Um erro retumbante, mas os taaffistas não foram a única organização trotskista a cometê-lo. Os morenistas na Argentina ou os lambertistas na França, grupos de tamanho considerável (cerca de 6.000 militantes), confundiram a contrarrevolução capitalista com a revolução política ou com uma “revolução democrática” não especificada.

Lambert em 1984 desenvolveu a “linha da democracia” e Moreno fez o mesmo nos famosos seminários de meados dos anos 80 nos quais questionou a teoria da revolução permanente de Trotsky para apoiar o conceito de “revolução democrática”. Nem estamos falando do Secretariado Unificado e da LCR francesa, que viu na Perestroika de Gorbachev um processo de autorreforma do estalinismo.

Todas essas organizações que tiveram um certo peso nos anos 80 pagaram muito por esses erros.

Eventualmente, Ted Grant e Alan Woods foram expulsos do CIT em 1992 e tiveram que reconstruir a organização do zero. Em 1992 nasceu em Tarragona a Corrente Marxista Internacional, à qual se juntariam quase todas as seções espanholas, italianas, paquistanesas e mexicanas e frações minoritárias da Suécia, Alemanha, Grécia, França e Dinamarca, além da minoria britânica. Começamos de novo.
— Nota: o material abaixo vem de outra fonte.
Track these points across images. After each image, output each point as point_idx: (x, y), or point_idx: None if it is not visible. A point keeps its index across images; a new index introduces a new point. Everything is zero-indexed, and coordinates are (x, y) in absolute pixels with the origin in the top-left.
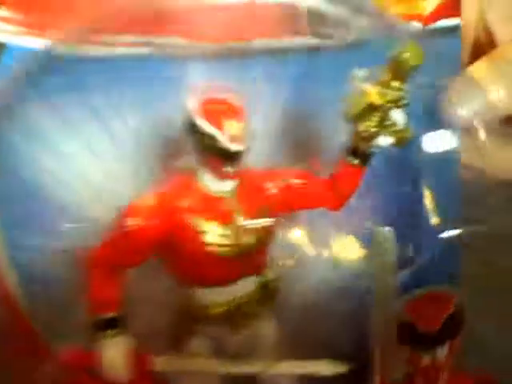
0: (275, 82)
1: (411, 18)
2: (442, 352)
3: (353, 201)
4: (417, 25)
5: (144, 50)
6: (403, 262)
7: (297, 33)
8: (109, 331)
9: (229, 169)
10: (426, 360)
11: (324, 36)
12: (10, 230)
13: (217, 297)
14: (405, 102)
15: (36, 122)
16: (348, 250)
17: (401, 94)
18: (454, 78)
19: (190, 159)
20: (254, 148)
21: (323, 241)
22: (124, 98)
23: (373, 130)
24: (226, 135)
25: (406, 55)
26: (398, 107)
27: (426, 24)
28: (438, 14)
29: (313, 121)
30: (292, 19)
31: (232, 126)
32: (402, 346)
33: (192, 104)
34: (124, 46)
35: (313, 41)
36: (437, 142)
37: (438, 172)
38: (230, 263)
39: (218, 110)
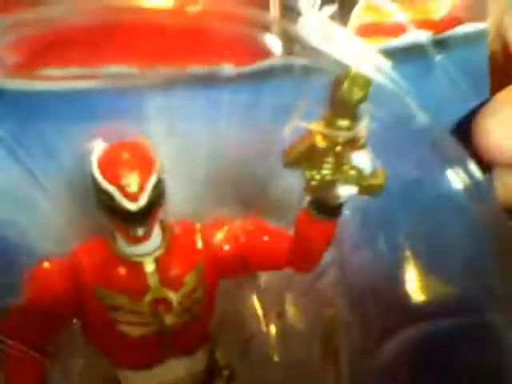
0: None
1: (419, 25)
2: None
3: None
4: (425, 34)
5: (87, 83)
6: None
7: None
8: None
9: (136, 231)
10: None
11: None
12: None
13: (139, 380)
14: (361, 142)
15: None
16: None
17: (352, 134)
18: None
19: None
20: (179, 193)
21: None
22: (67, 136)
23: (325, 178)
24: (124, 192)
25: (346, 86)
26: (354, 149)
27: (437, 32)
28: (454, 18)
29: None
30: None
31: (132, 180)
32: None
33: (96, 150)
34: (67, 79)
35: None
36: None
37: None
38: (146, 344)
39: (117, 160)
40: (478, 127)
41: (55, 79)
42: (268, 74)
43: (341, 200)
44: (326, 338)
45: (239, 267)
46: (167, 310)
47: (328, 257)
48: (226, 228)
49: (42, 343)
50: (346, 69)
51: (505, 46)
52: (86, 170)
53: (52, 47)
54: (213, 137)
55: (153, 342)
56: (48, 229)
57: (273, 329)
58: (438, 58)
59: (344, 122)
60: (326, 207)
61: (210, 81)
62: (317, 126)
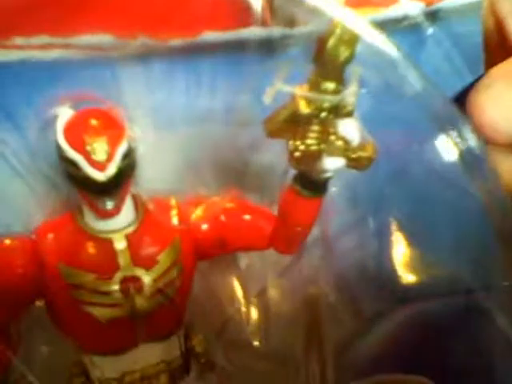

Depois de um longo processo de definição política e teórica que durou trinta anos [do qual trataremos em artigos futuros], acumularam-se o capital teórico e político e a experiência necessária que será fundamental para que a nova Internacional Comunista Revolucionária se torne um fator decisivo na construção desse sujeito internacional e de massas, sem o qual será impossível abrir o caminho para a derrubada do capitalismo e a construção de uma sociedade comunista.